═════ 課題文

目がかゆい。鏡を見ると真っ赤に充血している。

飲み薬が効いているのか、鼻のムズムズは押さえられている。

しかし、目のかゆみはおさまらない。

洗浄剤を使ったり目薬を差したり、いろいろ試みているが、

なかなか直らず、どうにも我慢できない。

こういう状態が続くと、「良い薬はないのか!!」と、叫びたくなるが、

私はある意味で複雑な心境になる。


 薬の開発というと犠牲がつきものである。

私も昔は数え切れないぐらいの動物を殺した。

ラットの背骨を実験台の角に叩きつけ、仮死状態にし、

首を切断して脳をスパチュラでほじくり出す。

それをまとめてジューサーに入れ、液状にして・・・・。

 こんなことを毎日繰り返していた。


 文章に書いてもグロテスクだが、

現実の世界では、映像だけではなく匂いや音、

そして手には動物の体温等の各種の触感も加わり強烈である。


 まったく悪魔の所業である。

これはいつまでたっても慣れるということはなく苦痛であった。

しかし、誰かがやらなくてはいけないことだと、

自分自身に言い聞かせながらやっていた。



 人間のための薬をつくるんだから人間が犠牲になるのが本筋だと思う。

だけど現実的にそんなことできるわけはない。


 ある組織、例えば眼球なんかを、

均一な条件で大量に手に入れるなんてことは不可能である。

══════════

> _読解の応用_
- A) 課題文にある「これはいつまでたっても慣れるということはなく苦痛であった。」という一文を英語に訳しなさい。
- B) 課題文で、筆者は動物を使った作業が文章で書くよりも現実の世界のほうが強烈だと述べている。その理由を課題文に即して1〜2文で説明しなさい。
- C) 薬の開発と動物実験をめぐる課題文を、最後の文の後から書き継ぎなさい。

═════ 資料

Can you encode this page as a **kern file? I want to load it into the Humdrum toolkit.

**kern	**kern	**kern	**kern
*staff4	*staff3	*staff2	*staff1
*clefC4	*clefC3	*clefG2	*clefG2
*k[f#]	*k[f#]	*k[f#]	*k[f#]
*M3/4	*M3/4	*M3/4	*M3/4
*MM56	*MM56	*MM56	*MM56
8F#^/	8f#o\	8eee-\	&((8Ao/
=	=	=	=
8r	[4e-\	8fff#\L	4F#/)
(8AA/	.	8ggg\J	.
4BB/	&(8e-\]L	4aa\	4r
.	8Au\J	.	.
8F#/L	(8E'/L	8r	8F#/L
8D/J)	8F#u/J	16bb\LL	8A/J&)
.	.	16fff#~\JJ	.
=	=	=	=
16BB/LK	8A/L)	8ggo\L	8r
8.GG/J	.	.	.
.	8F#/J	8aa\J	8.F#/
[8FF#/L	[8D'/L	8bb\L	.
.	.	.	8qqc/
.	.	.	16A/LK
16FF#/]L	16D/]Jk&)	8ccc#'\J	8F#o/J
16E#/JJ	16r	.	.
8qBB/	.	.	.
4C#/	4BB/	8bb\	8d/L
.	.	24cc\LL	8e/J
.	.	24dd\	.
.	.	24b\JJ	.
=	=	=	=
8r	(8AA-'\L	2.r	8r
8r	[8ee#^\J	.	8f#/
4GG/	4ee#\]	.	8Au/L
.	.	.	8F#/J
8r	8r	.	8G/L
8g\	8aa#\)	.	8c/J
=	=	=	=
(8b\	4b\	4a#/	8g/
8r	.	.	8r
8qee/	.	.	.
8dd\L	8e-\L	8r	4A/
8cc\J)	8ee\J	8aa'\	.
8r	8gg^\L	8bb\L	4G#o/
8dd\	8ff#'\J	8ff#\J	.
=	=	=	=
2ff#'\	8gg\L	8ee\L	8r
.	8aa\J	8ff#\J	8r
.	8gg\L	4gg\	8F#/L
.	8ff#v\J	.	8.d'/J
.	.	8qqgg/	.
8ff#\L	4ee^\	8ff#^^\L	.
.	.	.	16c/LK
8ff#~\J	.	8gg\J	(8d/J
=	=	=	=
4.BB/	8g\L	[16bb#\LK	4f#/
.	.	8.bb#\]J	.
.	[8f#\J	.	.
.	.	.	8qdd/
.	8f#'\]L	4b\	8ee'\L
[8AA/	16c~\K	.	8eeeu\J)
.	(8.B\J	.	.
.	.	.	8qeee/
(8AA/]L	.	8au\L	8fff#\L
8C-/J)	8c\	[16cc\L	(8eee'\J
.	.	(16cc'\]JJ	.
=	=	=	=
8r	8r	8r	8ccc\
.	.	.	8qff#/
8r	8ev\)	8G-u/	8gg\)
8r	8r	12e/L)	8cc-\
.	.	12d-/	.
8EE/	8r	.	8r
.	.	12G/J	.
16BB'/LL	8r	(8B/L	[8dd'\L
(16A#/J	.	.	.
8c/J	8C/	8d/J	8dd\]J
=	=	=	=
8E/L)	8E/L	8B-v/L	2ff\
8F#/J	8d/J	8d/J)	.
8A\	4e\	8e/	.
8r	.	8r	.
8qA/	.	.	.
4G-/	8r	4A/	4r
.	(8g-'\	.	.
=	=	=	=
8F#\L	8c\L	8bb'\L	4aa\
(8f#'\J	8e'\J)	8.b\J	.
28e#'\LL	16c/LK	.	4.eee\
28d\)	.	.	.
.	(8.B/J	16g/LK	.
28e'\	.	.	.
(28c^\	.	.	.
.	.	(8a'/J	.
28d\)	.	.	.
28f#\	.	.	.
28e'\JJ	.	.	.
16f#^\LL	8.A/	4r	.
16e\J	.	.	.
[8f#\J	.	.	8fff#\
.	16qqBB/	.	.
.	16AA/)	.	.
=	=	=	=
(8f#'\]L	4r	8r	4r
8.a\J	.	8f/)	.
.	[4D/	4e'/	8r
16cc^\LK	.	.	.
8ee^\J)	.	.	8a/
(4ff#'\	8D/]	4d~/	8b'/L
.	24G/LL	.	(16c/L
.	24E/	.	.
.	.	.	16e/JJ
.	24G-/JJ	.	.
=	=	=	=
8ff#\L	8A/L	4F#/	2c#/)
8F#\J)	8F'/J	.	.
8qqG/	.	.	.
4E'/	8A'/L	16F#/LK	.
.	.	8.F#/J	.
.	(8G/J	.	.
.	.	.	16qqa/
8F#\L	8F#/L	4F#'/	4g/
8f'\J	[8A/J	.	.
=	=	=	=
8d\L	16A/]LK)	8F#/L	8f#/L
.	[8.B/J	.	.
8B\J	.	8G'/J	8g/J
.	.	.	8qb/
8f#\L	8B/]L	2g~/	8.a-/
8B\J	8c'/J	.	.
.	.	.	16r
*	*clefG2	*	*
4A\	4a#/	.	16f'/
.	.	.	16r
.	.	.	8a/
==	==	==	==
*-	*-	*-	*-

══════════

> _解答_
- A) No matter how much time passed, I never got used to this, and it remained agony.

- B) 現実の世界では、映像だけでなく匂いや音も伴うからである。さらに、手には動物の体温などさまざまな触感も加わる。

- C)
必要なものを生きた人間から取り出していた暗黒の時代もあったが、

現代ではちょっと考えただけでも不可能である。


 皮膚なんかは例外で宗教的にある年齢になったら切り取ってしまう部分があるので、

化粧品会社なんかはそれを使っているという話を聞いたことがある。


 いずれにしろグロテスクな世界だ。


 奇麗にパケージングされたさまざまの薬の陰には、

こういうグロテスクな世界が存在する。


 人間がやっていることはすべてこういうことなんだ。

肉を食べる人間は、牛や豚、鶏を殺すところを見るべきである。

薬を使う人間は動物実験の現実を見るべきである。

教育ってそういうことだと思う。


 奇麗なところだけしか見ず、

生きて行く上で必要な『痛み』から目を逸らす現代人は不幸である。

死刑を公開で行ったり、自分達で動物を殺して食べていた時代と比べると、

『痛み』の認知度が確実に低下している。


 平気で人を刺し殺す子供達が増えるのも肯ける。